La storia della Nazionale azzurra sta facendo il giro d’Italia e fino al 27 giugno sarà visitabile a Civita Castellana, primo Comune del Lazio ad ospitarla. Un evento fortemente voluto, sostenuto e patrocinato dall’amministrazione comunale in collaborazione con le quattro società calcistiche locali (Flaminia Civita Castellana, JFC Civita Castellana, Civita Castellana Calcio e Sassacci), con il CONI – Comitato Regionale Lazio, con l’associazione Sant’Anna e anche con il pregio del patrocinio della FIGC – Lega Nazionale Dilettanti. Gli orari di apertura al pubblico, con ingresso gratuito, saranno dal lunedì al sabato dalle ore 10 alle 13 e dalle 16,30 alle 20, mentre la domenica solo al mattino (orario 10-13).

Al taglio del nastro, tra gli ospiti d’eccezione, accanto al Sindaco Luca Giampieri, la giunta comunale, numerosi consiglieri comunali capitanati dal Presidente Claudio Parroccini,  delegati della Lega e note personalità del mondo del calcio, tra cui l’avvocato Luigi Barbiero, delegato della LND interregionale, Mauro Grimaldi, curatore della mostra, Angelo Moracci, delegato provinciale FIGC, Roberto Rambaudi, allenatore della Flaminia e ex giocatore della Lazio e della Nazionale, Massimo Cataldi, preparatore dei portieri del Verona orgoglio civitonico, Primo Fontana, Giulio Basili, Giancarlo Carloni, Stefano Mascarucci, gloria del calcio civitonico.

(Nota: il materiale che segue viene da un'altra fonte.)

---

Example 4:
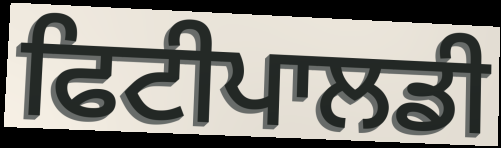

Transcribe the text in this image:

ਫਿਟੀਪਾਲਡੀ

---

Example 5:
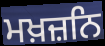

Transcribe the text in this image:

ਮਖ਼ਜ਼ਨਿ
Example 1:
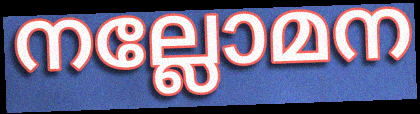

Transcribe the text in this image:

നല്ലോമന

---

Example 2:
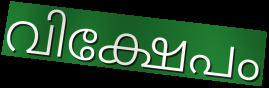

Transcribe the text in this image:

വിക്ഷേപം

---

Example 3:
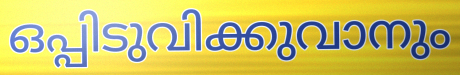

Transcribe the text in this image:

ഒപ്പിടുവിക്കുവാനും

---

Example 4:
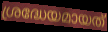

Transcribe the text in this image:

ശ്രദ്ധേയമായത്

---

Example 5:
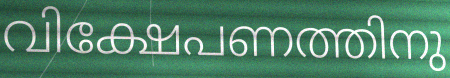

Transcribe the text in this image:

വിക്ഷേപണത്തിനു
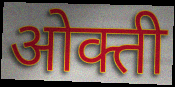
ओक्ती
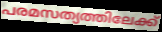
പരമസത്യത്തിലേക്ക്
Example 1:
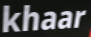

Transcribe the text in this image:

khaar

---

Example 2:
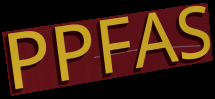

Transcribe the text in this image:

PPFAS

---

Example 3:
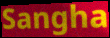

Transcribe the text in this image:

Sangha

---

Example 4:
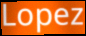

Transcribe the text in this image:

Lopez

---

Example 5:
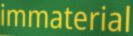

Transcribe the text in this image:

immaterial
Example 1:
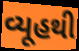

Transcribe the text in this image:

વ્યૂહથી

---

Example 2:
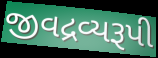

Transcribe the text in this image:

જીવદ્રવ્યરૂપી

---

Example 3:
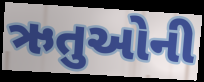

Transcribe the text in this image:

ઋતુઓની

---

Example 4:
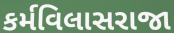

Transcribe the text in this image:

કર્મવિલાસરાજા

Presenti anche rappresentanze di numerosi comuni della Tuscia.

L’esposizione antologica ripercorre, con oltre 200 oggetti, l’epopea della Nazionale dalla nascita nel 1898 ad oggi, proponendo anche delle “chicche” che faranno sognare gli appassionati di tutte le età, come le Coppa del Mondo vinte nel 1982 e 2006 e le Coppe Rimet del 1934 e del 1938. Inoltre è stato dato spazio anche a veri e propri oggetti d’antiquariato, come i primi scarpini di fine ‘800, interamente realizzati a mano con legno, chiodini in ferro e cuoio duro.

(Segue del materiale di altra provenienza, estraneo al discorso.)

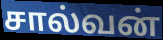
சால்வன்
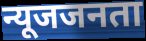
न्यूजजनता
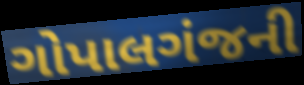
ગોપાલગંજની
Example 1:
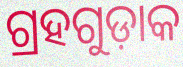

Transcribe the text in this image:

ଗ୍ରହଗୁଡ଼ାକ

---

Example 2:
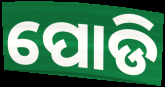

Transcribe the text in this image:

ପୋଡି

“Civita Castellana è fiera di aver accolto questa mostra – ha commentato il sindaco Luca Giampieri -, che dal 2019 ha già toccato altre tredici città italiane. Abbiamo deciso di inserire questa esposizione itinerante tra i festeggiamenti per i cento anni del calcio civitonico, offrendo ai cittadini un’opportunità unica per vedere da vicino i cimeli della storia della Nazionale azzurra. Inoltre, il 21 giugno, all’interno dei festeggiamenti programmati per il centenario del calcio civitonico, avremo occasione anche di ospitare il quadrangolare tra le quattro squadre di Civita Castellana, presso il campo Casciani-Baccanari e il 24 giugno la finale allo stadio comunale Madami”.